Watson won his Masters titles in 1977 and 1981, when regular caddies stood down in favour of the local pool who, in the customs of a club which still does not entertain the idea of a women member, were summoned as casual labour, but Edwards followed Watson around the course in '77. Watson recalled the time without bothering to brush aside a tear. "I started to make my run at No 5. I hit a four-iron and when it was in the air I heard this 'Yeah', and it was Bruce because he knew it was a good shoot. I ended up making birdie and I birdied six, seven and eight. He came over that night and we celebrated. We had a great celebration.

"He always wanted to caddie at Augusta but when the time came we never really got close to winning, but he just loved being here. Hanging out, breathing it in. He cried when we had what he believed was our last round here together. It was the thing he hated to let go."

Watson spoke of the time he and Edwards first connected, in St Louis in 1973. "I played the tournament there. I was a long-haired golfer and he was a long-haired caddie. We fitted the bill but I said he should go off to college. But he insisted that being a caddie was the neatest thing in the whole world."

At one point they parted professionally, Watson telling the caddie that with the prize-money dwindling he should take any opportunity that came along. Edwards rang one day to say that Greg Norman had offered him his bag. He took it with Watson's blessing, but the new working relationship did not work out.

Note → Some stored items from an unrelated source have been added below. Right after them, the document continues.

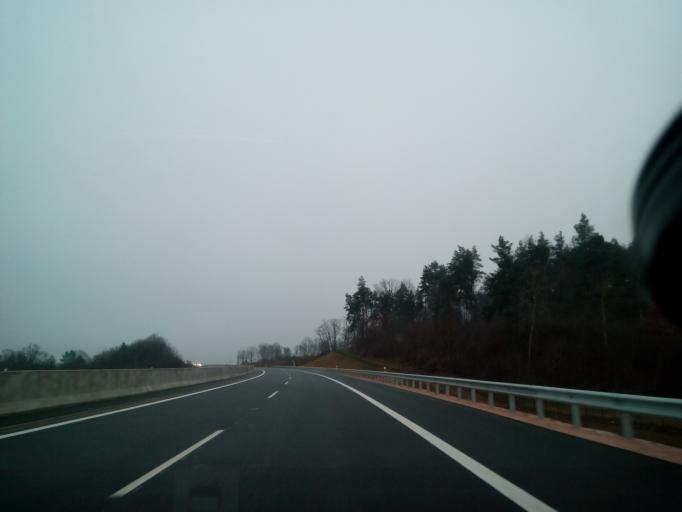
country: SK
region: Presovsky
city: Sabinov
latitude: 49.0113
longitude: 21.0437
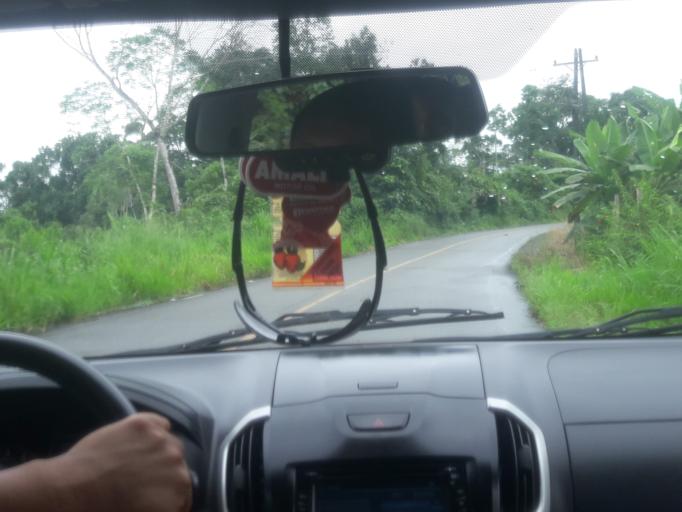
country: EC
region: Napo
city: Tena
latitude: -1.0373
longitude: -77.6910
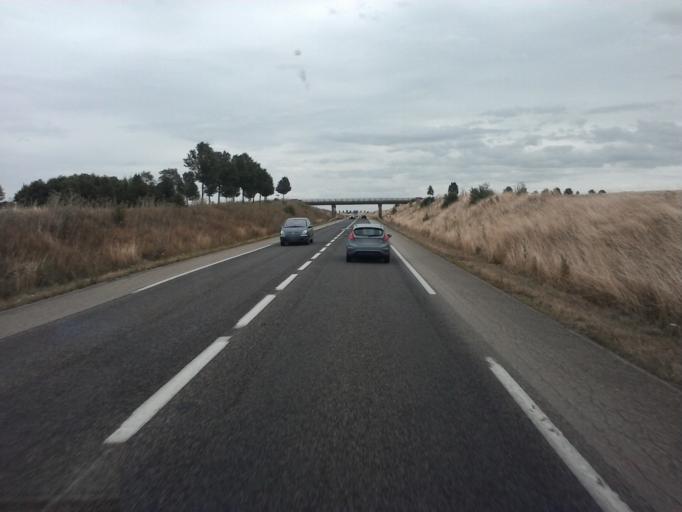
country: FR
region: Lorraine
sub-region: Departement de Meurthe-et-Moselle
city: Bainville-sur-Madon
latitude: 48.5773
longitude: 6.0717
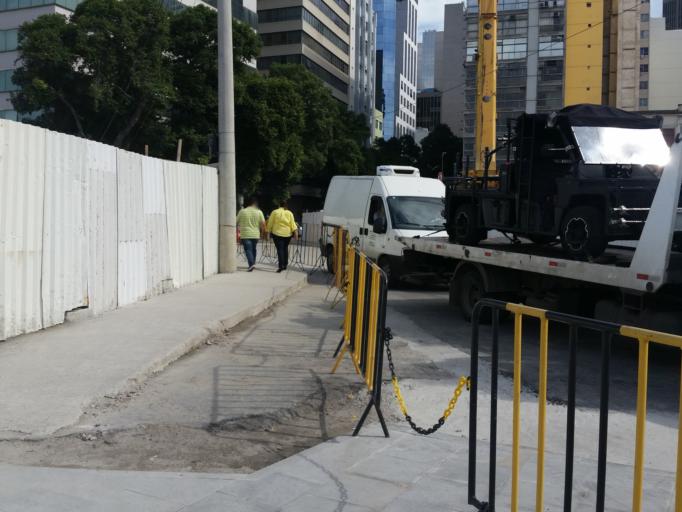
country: BR
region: Rio de Janeiro
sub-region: Rio De Janeiro
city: Rio de Janeiro
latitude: -22.8987
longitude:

Fifteen months ago, he was diagnosed with Lou Gehrig's disease. It attacked his lungs. He knew he was in trouble when he went into a bar and was refused a drink. He was slurring his words and the barman said that he was drunk. In recent months Watson and Edwards talked long and hard about the most basic things, including the fear of death. Edwards said that he did not fear it because he was going to meet some old buddies on the first tee of another place.

"Bruce was a gypsy and he broke a few hearts," Watson said. "A former wife burned down his house, but he didn't let things get him down - nothing. A few days before these Masters he e-mailed me with advice. I would have liked to have shot better than 76 today. For one thing I carried his yardage book in my hip pocket."

Watson said he would work to help the funding of research on the disease that had taken away his friend. He would also try to help the hospice where he died. He was grieving publicly for the loss of a friend and perhaps also, deep down, he was sad for that part of his life which had gone with the former long-haired young man who gave him that victory hug beside the Pacific at Pebble Beach.

There were those times when Watson was so brilliant on a golf course that even Nicklaus was in awe of him. It happened, among other times, one day at the course that the great man built in his native Ohio. Watson leaped to the head of the leader board of the Memorial tournament in wild wind and rain.

Nicklaus came off the course congratulating himself on an even round, "one of the best I've ever played" he said. Then he looked at the leader board and saw Watson's numbers in red: 68. He did a double-take and then said, "That's just unbelievable. Only Tom Watson could do that."

Watson won the British Open five times and his status as Nicklaus's heir apparent was never in serious question. But then something happened. He got the yips, which some attributed to a rarely discussed drink problem. He had a wrenching divorce and he no longer terrified the field with his sheer virtuosity.

This week he cried for his friend, and maybe some of the things that life can do to you, out of a clear blue sky, when it was fair to assume you had conquered the world.